Kamis, 09 Juli 2015

Kasus Pembiayaan Mobil Listrik



Kasus ini bermula beberapa waktu menjelang KTT APEC tahun 2013 di Bali. Saat itu rapat kabinet muncul ide menggunakan forum akbar itu untuk mempromosikan kemampuan Indonesia membuat mobil listrik. Dahlan Iskan sebagai Menteri BUMN lalu diserahitugas menyiapkannya.
Menurut Yusril (pengacara Dahlan Iskan), karena tidak dianggarkan pembiayaannya di APBN maka dicarikan jalan keluarnya yang melalui berbagai rapat diputuskan dengan menghimpun dana dari biaya promosi BUMN yang tertarik.

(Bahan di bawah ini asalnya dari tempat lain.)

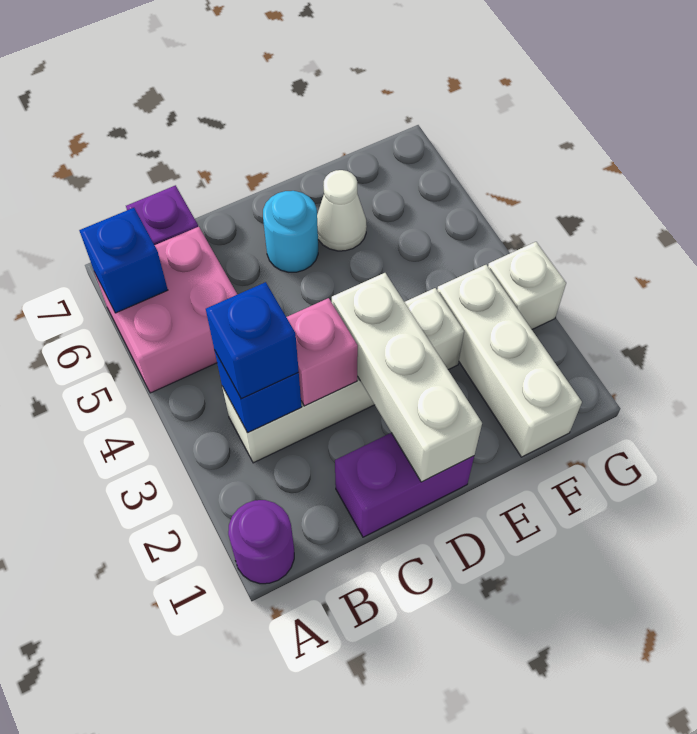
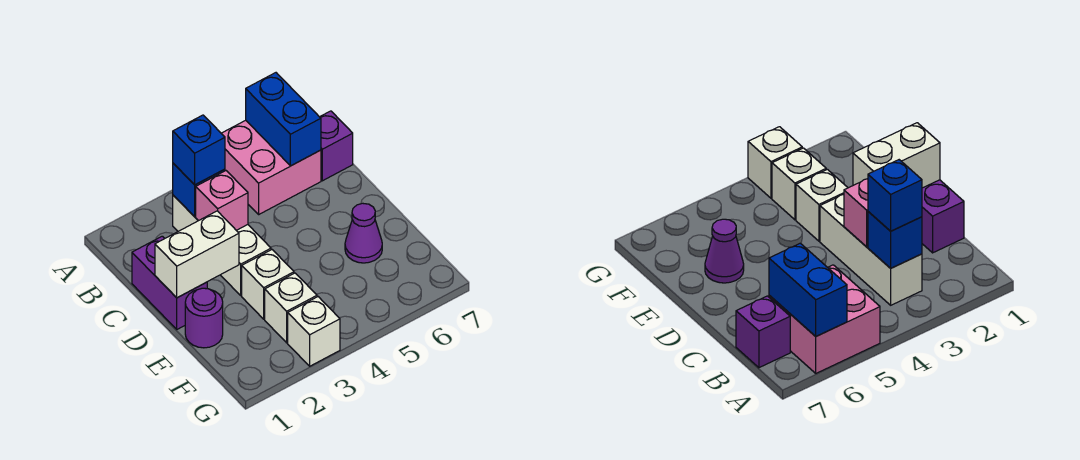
purple 1x1 round brick [228,500,294,584] -> purple 1x1 round brick moved to [185,288,223,348]
blue 1x1 brick [79,208,168,313] -> blue 1x2 brick [246,73,321,166]
white 1x3 brick [332,273,482,482] -> white 1x2 brick [155,211,239,298]
cyan 1x1 round brick [263,191,318,272] -> none
white 1x1 cone [317,170,367,251] -> purple 1x1 cone [345,203,382,263]
white 1x3 brick [437,265,582,457] -> white 1x1 brick [265,273,317,343]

Kemudian ada 3 yang tertarik yaitu: Pertamina, PT Gas Negara, dan Bank Rakyat Indonesia. Ketiganya menyatakan berminat, bukan ditunjuk.
Ketiga BUMN kemudian berurusan dengan PT Sarimas Ahmadi Pratama yang dipercayai untuk membuat 16 mobil listrik dengan biaya Rp 32 Miliar. Akan tetapi dari 16 mobil yang dipesan hanya 3 yang selesai. Hal inilah yang diduga menyebabkan kerugian negara dan dugaan kasus korupsi.
Selanjutnya Dahlan Iskan diperiksa sebagai saksi, kemudian Kejagung sudah menetapkan 2 tersangka, yakni Dasep Ahmadi dari PT Sarimas Ahmadi Pratama yang dituding tidak memenuhi kewajiban menyelesaikan pengadaan mobil listrik, dan Agus Suherman, dirut Perum Perikanan Indonesia yang juga mantan pejabat Bina Lingkungan Kementrian BUMN dituding menyalahi wewenang dengan meminta Pertamina, PGN, dan BRI mengucurkan dana untuk proyek itu senilai Rp 32 Miliar. (sumber: www.bbc.com)
Komentar saya menanggapi kasus pembiayaan mobil listrik di atas, masalah dalam kasus tersebut terletak pada sumber dana yang digunakan untuk pembiayaan mobil listrik tersebut di mana dana diperoleh bukan dari APBN karena tidak dianggarkan lalu dihimpunlah dana dari biaya promosi BUMN yang tertarik. Pembiayaan tersebut tidak sesuai dengan prosedur yang lazim tetapi menurut saya Bapak Dahlan Iskan melakukan alternatif pembiayaan yang cerdas. Dilihat dari posisi beliau saat itu sebagai Menteri BUMN maka hal yang wajar jika beliau berusaha untuk mengoptimalkan BUMN yang ada. Namun penyertaan BUMN dalam pembiayaan tersebut buakanlah ditunjuk tetapi kesediaan/ketertarikan BUMN terkait dalam pembiayaan mobil listrik tersebut, seperti yang dikemukakan Bapak Yusril. Jadi meskipun BUMN adalah milik negara di mana uang BUMN dapat diasumsikan uang negara tetapi kerugian tersebut bukan berarti menyalahkan sepenuhnya Bapak Dahlan Iskan sebagai pengambil keputusan saat itu.
Selanjutnya menurut saya agar tidak terjadi masalah dalam kasus ini, sebaiknya dilakukan pengendalian biaya dalam mengalokasikannya dan pemantauan secara efektif pada proses pembuatan mobil listrik tersebut agar dapat terselesaikan pesanan sebanyak 16 mobil listrik. Kerja sama antara BUMN yang sebagai pemberi sumber dana dengan PT Sarimas Ahmadi Pratama sebagai pembuat mobil listrik, dibutuhkan pihak yang independen untuk melakukan kontrol pelaksanaannya. Kemudian dalam mengambil kebijakan pembiayaan tersebut sebaiknya melibatkan pihak-pihak pemerintah yang berwenang agar menghindari terjadinya tindakan yang tidak sesuai dengan prosedur yang telah ditetapkan.

Catatan:
Tulisan ini dibuat menurut opini saya, mohom maaf jika ada kesalahan. Saya terbuka untuk kritik dan saran yang bersifat membangun. Terima kasih.